Dava, 2 adet motorlu aracın satış bedelinin tahsili amacıyla başlatılan icra takibine vaki itirazın iptali istemine ilişkindir.
Davalı vekili, taraflar arasında araç satışına ilişkin sözleşme bulunmadığını, taraflar arasında takas anlaşması olduğunu, 15.07.2011 tarihinde teslim edilmesi gereken 2 adet aracın zamanında teslim edilmediğini, bu nedenle satın alınmasından vazgeçildiğini, bu iki aracın müvekkili adına tescil ettirildiğinin müvekkiline bildirilmediğini belirterek davanın reddini savunmuştur.
Mahkemece, davalı tarafın bedeli takip ve dava konusu olan 2 adet araç karşılığında 5 adet aracın takas edildiği yönündeki savunmasına ilişkin olarak davacı tarafa yemin teklif ettiği, davacının yemin için davet edildiği oturumda yetkili şirket temsilcisini hazır etmediği, onun yerine şirket temsilcisinin vekaletle atadığı bir vekilin hazır edildiği, dolayısıyla davacı tarafın yeminden kaçındığı, bu durumda takas savunmasına itibar edilmesi gerektiği gerekçeleriyle, takip tarihinde muaccel bir alacak bulunmadığından davanın reddine karar verilmiş, kararı davacı vekili temyiz etmiştir.
Somut olayda takip ve dava konusu 2 adet aracın davalı adına 18.7.2011’de trafik siciline kaydedildiği, bedellerinin henüz ödenmediği, bu nedenle mülkiyeti davalıya ait olsa dahi davacının bedeli ödenmeyen araçları teslim etmekten imtina edebileceği, davalının teslimdeki gecikme nedeniyle sözleşmeden dönme yönündeki 3.8.2011 tarihli ihtarının ise 30.7.2011 tarihli yazısıyla çeliştiği dosya içeriğinden anlaşılmaktadır. Davalı tarafından davacıya gönderilen 30.7.2011 tarihli yazıda dava konusu 2 adet aracın teslim alınacağı ve bakiyenin de sıfırlanacağı açıkça belirtilmiştir.

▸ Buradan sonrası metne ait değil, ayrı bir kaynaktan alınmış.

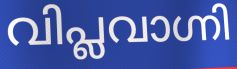
വിപ്ലവാഗ്നി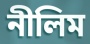
নীলিম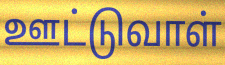
ஊட்டுவாள்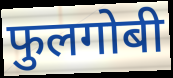
फुलगोबीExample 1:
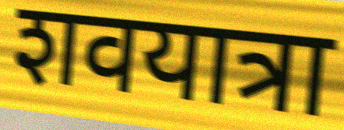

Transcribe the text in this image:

शवयात्रा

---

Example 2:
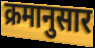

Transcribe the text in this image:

क्रमानुसार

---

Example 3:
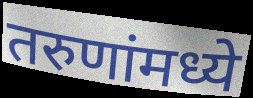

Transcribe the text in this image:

तरुणांमध्ये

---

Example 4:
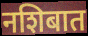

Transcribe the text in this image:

नशिबात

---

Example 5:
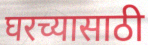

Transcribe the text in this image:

घरच्यासाठी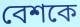
বেশকেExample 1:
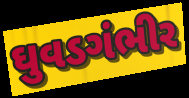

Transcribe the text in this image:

ઘુવડગંભીર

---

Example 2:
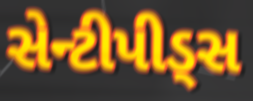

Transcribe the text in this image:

સેન્ટીપીડ્સ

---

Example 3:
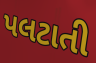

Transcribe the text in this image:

પલટાતી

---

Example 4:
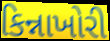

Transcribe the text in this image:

કિન્નાખોરી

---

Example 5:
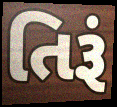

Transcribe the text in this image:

તિરૂંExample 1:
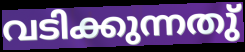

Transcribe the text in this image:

വടിക്കുന്നതു്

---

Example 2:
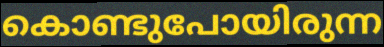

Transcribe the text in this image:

കൊണ്ടുപോയിരുന്ന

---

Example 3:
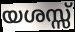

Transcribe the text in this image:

യശസ്സ്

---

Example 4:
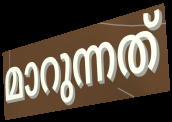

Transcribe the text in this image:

മാറുന്നത്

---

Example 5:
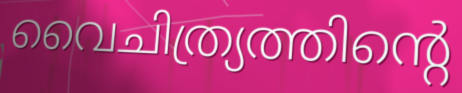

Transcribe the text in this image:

വൈചിത്ര്യത്തിന്റെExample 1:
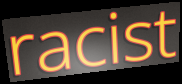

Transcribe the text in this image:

racist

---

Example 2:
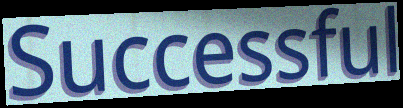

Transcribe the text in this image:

Successful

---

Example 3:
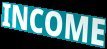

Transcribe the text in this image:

INCOME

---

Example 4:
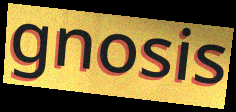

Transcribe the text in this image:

gnosis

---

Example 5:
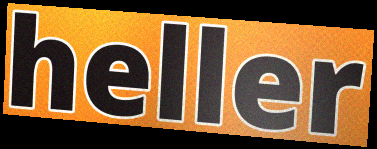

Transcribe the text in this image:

heller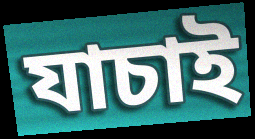
যাচাইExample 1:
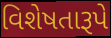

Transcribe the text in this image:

વિશેષતારૂપે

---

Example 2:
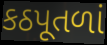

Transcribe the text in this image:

કઠપૂતળાં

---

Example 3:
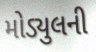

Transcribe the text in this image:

મોડ્યુલની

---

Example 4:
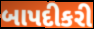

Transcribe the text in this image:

બાપદીકરી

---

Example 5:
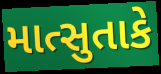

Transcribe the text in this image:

માત્સુતાકે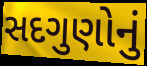
સદગુણોનું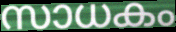
സാധകം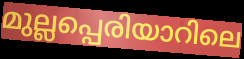
മുല്ലപ്പെരിയാറിലെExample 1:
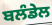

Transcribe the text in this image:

ਬਲੰਡੇਲ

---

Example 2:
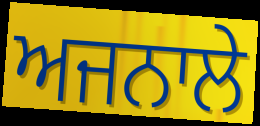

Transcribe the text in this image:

ਅਜਨਾਲੇ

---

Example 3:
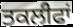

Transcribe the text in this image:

ਤਕਲੀਫਾਂ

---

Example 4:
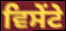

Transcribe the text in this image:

ਵਿਸੇਂਟੇ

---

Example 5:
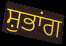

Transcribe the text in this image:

ਸ਼ੁਭਾਂਗ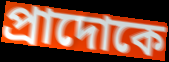
প্রাদোকে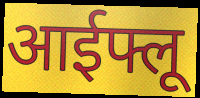
आईफ्लू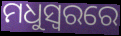
ମଧୁସ୍ୱରରେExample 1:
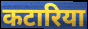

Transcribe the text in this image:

कटारिया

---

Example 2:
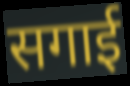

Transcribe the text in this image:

सगाई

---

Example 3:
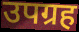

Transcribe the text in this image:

उपग्रह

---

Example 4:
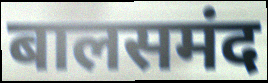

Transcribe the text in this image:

बालसमंद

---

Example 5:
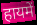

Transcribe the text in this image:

हायमें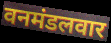
वनमंडलवार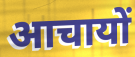
आचायों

Öte yandan davalının 3.8.2011 tarihli ihtarında takastan vazgeçtiğini beyan etmesi karşısında, taraflar arasında takas sözleşmesinin varlığına ilişkin teklif ettiği yemin de icapsız hale gelmiştir. Bu durum karşısında davacı şirket temsilcisinin yemin etmek üzere vekil ataması da yeminden imtina şeklinde nitelendirilemez.
Mahkemece yukarıda açıklanan hukuki esaslar çerçevesinde bir karar verilmesi gerekirken, yerinde olmayan gerekçelerle yazılı şekilde hüküm kurulması usul ve yasaya aykırıdır.
SONUÇ: Yukarıda açıklanan nedenle hükmün BOZULMASINA, vekili Yargıtay duruşmasında hazır bulunan davacı yararına takdir edilen 1.100 TL duruşma vekalet ücretinin davalıdan alınarak davacıya verilmesine, peşin harcın istek halinde iadesine, 08.04.2014 gününde oybirliğiyle karar verildi.